If symptoms of hyperglycemia occur, check your blood sugar level and call your doctor for instructions.

There may be a time when you need emergency help for a problem caused by your diabetes. It is important to be prepared for these emergencies. It is a good idea to wear a medical ID bracelet or neck chain at all times. Carry an ID card in your wallet or purse that says you have diabetes with a list of all your medications.

It is important to inform the doctor in charge of any medical or surgical procedures that you are taking this medication.

This medication may cause severe and disabling joint pain. Inform your doctor immediately if you have severe joint pain while using this medication.

5 Potential Side Effects

A medication may produce unwanted affects along with the intended effects. Although not all of these side-effects may occur, if they do occur they may need medical attention.

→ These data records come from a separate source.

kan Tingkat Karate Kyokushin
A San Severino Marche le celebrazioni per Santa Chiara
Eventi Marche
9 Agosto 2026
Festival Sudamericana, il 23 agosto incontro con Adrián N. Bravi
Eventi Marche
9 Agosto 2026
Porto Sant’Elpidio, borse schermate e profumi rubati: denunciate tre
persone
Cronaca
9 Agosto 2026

Check with your doctor immediately if you experience any of the following side-effects:

More common:

  • Anxiety
  • Blurred vision
  • Chest pain
  • Chills
  • Cold sweats
  • Coma
  • Confusion
  • Cool, pale skin
  • Decreased urine output
  • Depression
  • Dilated neck veins
  • Dizziness
  • Extreme fatigue
  • Fast heartbeat (tachycardia)
  • Headache
  • Increased hunger
  • Irregular breathing
  • Irregular heartbeat (arrhythmias)
  • Nausea
  • Nightmares
  • Seizures
  • Shakiness
  • Slurred speech
  • Swelling of the face, fingers, feet, or lower legs
  • Tightness in the chest
  • Troubled breathing
  • Unusual fatigue or weakness
  • Weight gain

Rare:

  • Blistering, peeling, or loosening of the skin
  • Bloating
  • Blood in the urine
  • Constipation
  • Cough
  • Darkened urine
  • Diarrhea
  • Difficulty swallowing
  • Fever
  • Frequent, strong, or increased urge to urinate (polyuria)
  • General feeling of discomfort (malaise)
  • Hives, itching, or rash
  • Indigestion
  • Inflammation of the joints
  • Joint or muscle pain
  • Large, hive-like swelling on the face, eyelids, lips, tongue, throat, hands, legs, feet, or sex organs
  • Loss of appetite
  • Muscle aches
  • Pain in the back, lower abdomen, or stomach
  • Painful urination
  • Pains in the stomach, side, or abdomen, possibly radiating to the back
  • Puffiness or swelling of the eyelids or around the eyes, face, lips, or tongue
  • Red skin lesions, often with a purple center
  • Red, irritated eyes
  • Sore throat
  • Sores, ulcers, or white spots in the mouth or on the lips
  • Swollen lymph glands
  • Vomiting
  • Yellow eyes or skin (jaundice)

Some side effects that may occur do not normally need medical attention. These may leave as your body becomes accustomed to treatment. Ask your doctor about ways to prevent or reduce some of these side effects. Talk to your doctor if any of the following side effects continue or are bothersome, or if you have questions:

Less common:

  • Back pain
  • Body aches or pain
  • Ear congestion
  • Loss of voice
  • Sneezing
  • Stuffy or runny nose

Some patients may experience other side effects that are not listed. Check with your doctor if you notice any other side effects.

Ask your doctor for medical advice about side effects. You may report side effects to the FDA at 1-800-FDA-1088.